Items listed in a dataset
== Segment start ==
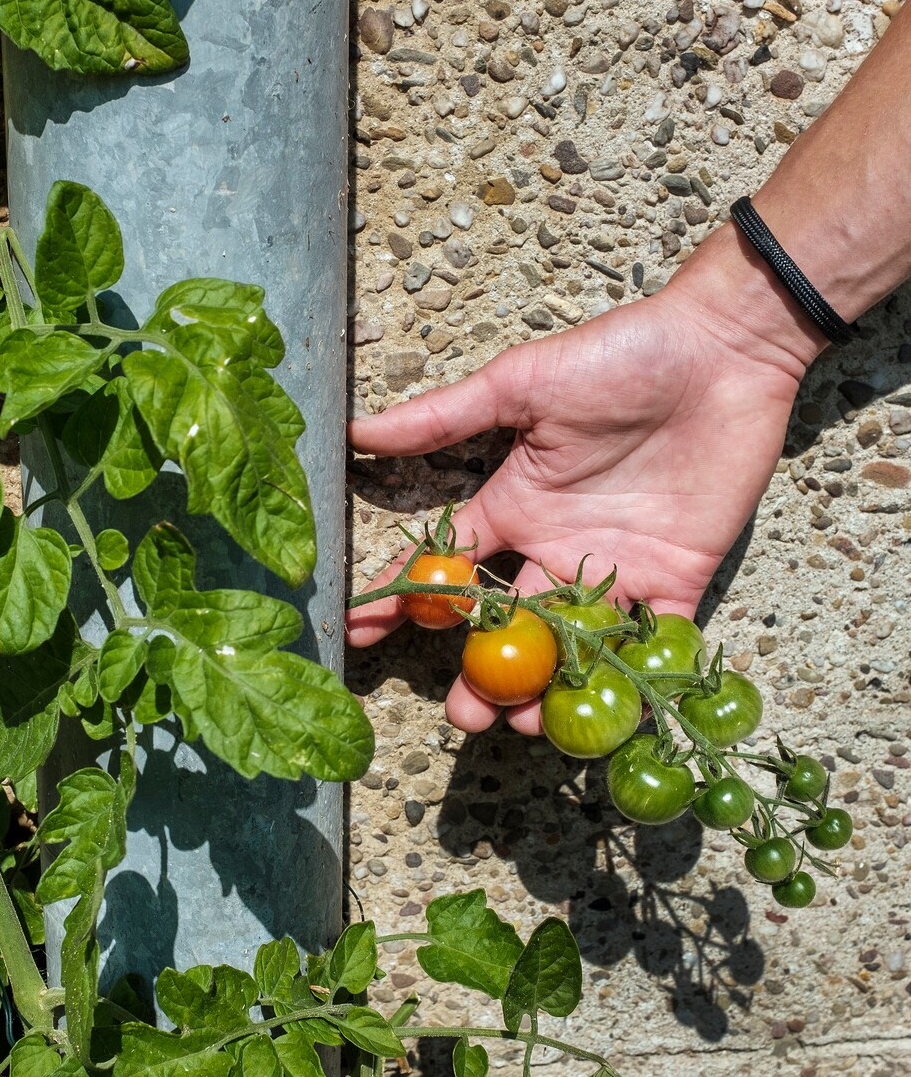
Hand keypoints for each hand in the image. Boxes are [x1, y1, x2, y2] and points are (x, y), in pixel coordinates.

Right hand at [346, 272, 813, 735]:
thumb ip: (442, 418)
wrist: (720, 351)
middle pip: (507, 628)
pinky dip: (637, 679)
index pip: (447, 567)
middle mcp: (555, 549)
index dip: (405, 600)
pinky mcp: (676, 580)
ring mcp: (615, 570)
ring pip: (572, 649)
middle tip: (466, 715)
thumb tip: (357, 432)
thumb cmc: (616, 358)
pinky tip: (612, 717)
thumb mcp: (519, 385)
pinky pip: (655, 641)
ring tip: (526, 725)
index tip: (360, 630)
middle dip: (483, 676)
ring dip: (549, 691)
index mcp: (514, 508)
== Segment end ==
== Segment start ==
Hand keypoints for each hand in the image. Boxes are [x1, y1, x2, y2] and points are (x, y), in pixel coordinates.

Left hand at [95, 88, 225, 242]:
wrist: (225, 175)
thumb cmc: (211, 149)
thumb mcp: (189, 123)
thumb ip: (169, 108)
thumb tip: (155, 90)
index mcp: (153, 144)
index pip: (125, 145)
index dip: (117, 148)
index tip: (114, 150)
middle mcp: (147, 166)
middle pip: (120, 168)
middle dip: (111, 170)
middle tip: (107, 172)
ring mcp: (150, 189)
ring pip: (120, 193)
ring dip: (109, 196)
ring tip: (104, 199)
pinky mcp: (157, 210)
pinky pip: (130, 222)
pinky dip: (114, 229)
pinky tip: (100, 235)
== Segment end ==
* **WHAT IS BEING ASKED**: Give the number of lines in the entries that include the string "hand", and nothing else.

* **EXERCISE RESPONSE**: 4